Improvements in US air quality have led to a 35 percent reduction in deaths and disabilities directly related to air pollution, according to new research which indicates that the air most US college students breath today is cleaner than the air they were breathing when they were born.

Arden Pope, a professor of economics at Brigham Young University and member of the research team who published the study in the Journal of the American Medical Association, said the find was some of the most optimistic news to come out of the last several years of air pollution research.

"Some of the best news relative to the air pollution research over the last few years is the evidence that our reducing air pollution in the United States has resulted in measurable improvements in life expectancy and public health," Pope said.

The find builds upon research from decades past on the health effects of particulate matter in the air, which is emitted from steel mills, cars and power plants. Across successive studies since the 1990s, Pope and others have found that the dirty air has impacted hospital admissions, overall mortality rates and the prevalence of cardiovascular disease.

"One of the biggest surprises of this research was that air pollution contributed to cardiovascular disease and not just respiratory disease," Pope said. "In fact, we're learning that air pollution not only impacts our lungs but it impacts our heart and our brain."
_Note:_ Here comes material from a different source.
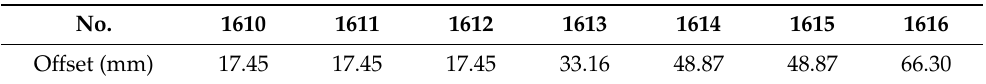
Table 1. Offset of each measuring point of the tower crane after completing work (17:00, 14 April 2021). No. 1610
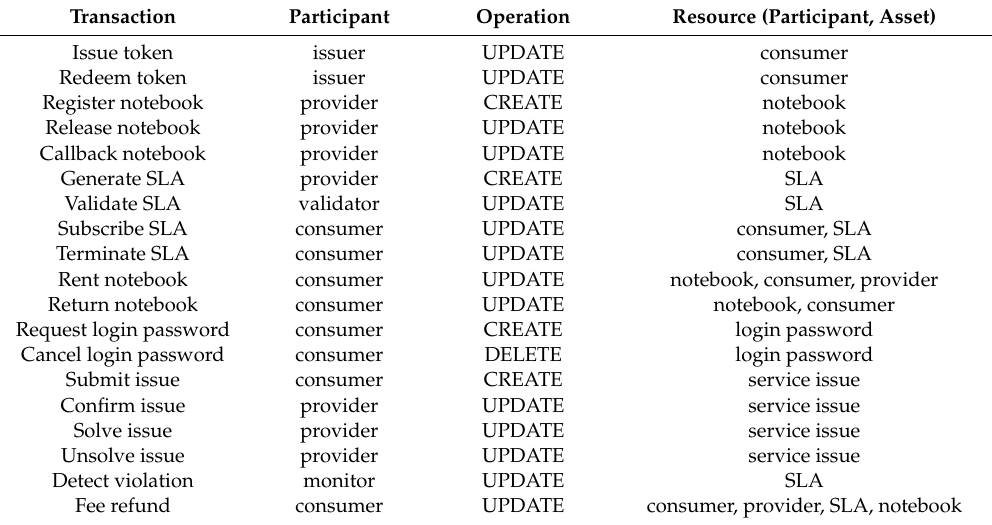
Table 3. Transaction definition in the smart contract.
Pope's air quality research was published in collaboration with a huge team of researchers in the report "The State of US Health, 1990-2010: Burden of Diseases, Injuries, and Risk Factors." The report indicates that healthy life expectancy increased in the decade of the study, and all-cause death rates across all ages decreased. However, occurrences of morbidity and chronic health problems account for nearly half of the healthcare costs in the US, and the nation has not kept pace with quality of health care its citizens receive compared to other wealthy countries, the report states.